Elections to the Labour Party's Shadow Cabinet (more formally, its "Parliamentary Committee") occurred in November 1989. For these elections the Shadow Cabinet was expanded from 15 to 18 seats and, for the first time, MPs had to cast at least three votes for women.

In July 1989 Labour agreed to increase the number of places on the Shadow Cabinet and introduce positive discrimination to ensure more women were included. After considering several options for increasing the number of women in the Shadow Cabinet, the party voted for Llin Golding's proposal to require all MPs to cast at least three votes for women. As a result of these changes, the Shadow Cabinet elected in 1989 included four women for the first time.

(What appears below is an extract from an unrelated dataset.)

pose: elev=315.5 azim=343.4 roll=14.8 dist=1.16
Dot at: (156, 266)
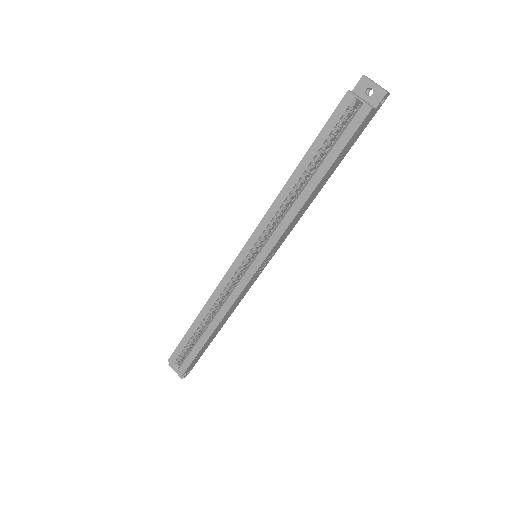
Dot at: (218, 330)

In addition to the 18 members elected, the Leader (Neil Kinnock), Deputy Leader (Roy Hattersley), Labour Chief Whip (Derek Foster), Labour Leader in the House of Lords (Cledwyn Hughes), Chief Whip in the House of Lords (Thomas Ponsonby), House of Lords Shadow Cabinet representative (Joe Dean) and Chairman of the Parliamentary Labour Party (Stan Orme) were automatically members.

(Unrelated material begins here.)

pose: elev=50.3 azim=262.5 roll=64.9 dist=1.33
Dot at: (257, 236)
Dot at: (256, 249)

The 18 winners of the election are listed below:

| Colour key | Retained in the Shadow Cabinet |
Joined the Shadow Cabinet
Voted out of the Shadow Cabinet

| Rank | Candidate | Constituency | Votes |
|---|---|---|---|
| 1 | Gordon Brown | Dunfermline East | 162 |
| 2 | John Smith | Monklands East | 153 |
| 3 | Robin Cook | Livingston | 141 |
| 4 | Tony Blair | Sedgefield | 138 |
| 5 | Gerald Kaufman | Manchester Gorton | 134 |
| 6 | Joan Lestor | Eccles | 129 |
| 7 | Jo Richardson | Barking | 126 |
| 8 | Jack Cunningham | Copeland | 125 |
| 9 | Bryan Gould | Dagenham | 124 |
| 10 | Frank Dobson | Holborn and St Pancras | 118 |
| 11 | John Prescott | Kingston upon Hull East | 116 |
| 12 | Michael Meacher | Oldham West | 115 |
| 13† | David Clark | South Shields | 111 |
| 13† | Ann Clwyd | Cynon Valley | 111 |
| 15 | Donald Dewar | Glasgow Garscadden | 109 |
| 16 | Barry Jones | Alyn and Deeside | 108 |
| 17 | Margaret Beckett | Derby South | 106 |
| 18 | Jack Straw | Blackburn | 104 |
| 19 | Ann Taylor | Dewsbury | 100 |
| 20 | Martin O'Neill | Clackmannan | 86 |
| 21 | Clare Short | Birmingham Ladywood | 83 |
| 22 | Llin Golding | Newcastle-under-Lyme | 82 |
| 23 | David Blunkett | Sheffield Brightside | 63 |
| 24 | Tony Banks | Newham North West | 62 |
| 25 | Harriet Harman | Peckham | 58 |
| 26 | Tony Benn | Chesterfield | 42 |
| 27† | Alan Williams | Carmarthen | 52 |
| 27† | Barry Sheerman | Huddersfield | 52 |
| 29 | Jeff Rooker | Birmingham Perry Barr | 50 |
| 30 | Audrey Wise | Preston | 46 |
| 31 | Bob Cryer | Bradford South | 42 |
| 32 | Dennis Canavan | Falkirk West | 41 |
| 33 | John Garrett | Norwich South | 33 |

† Multiple candidates tied for position.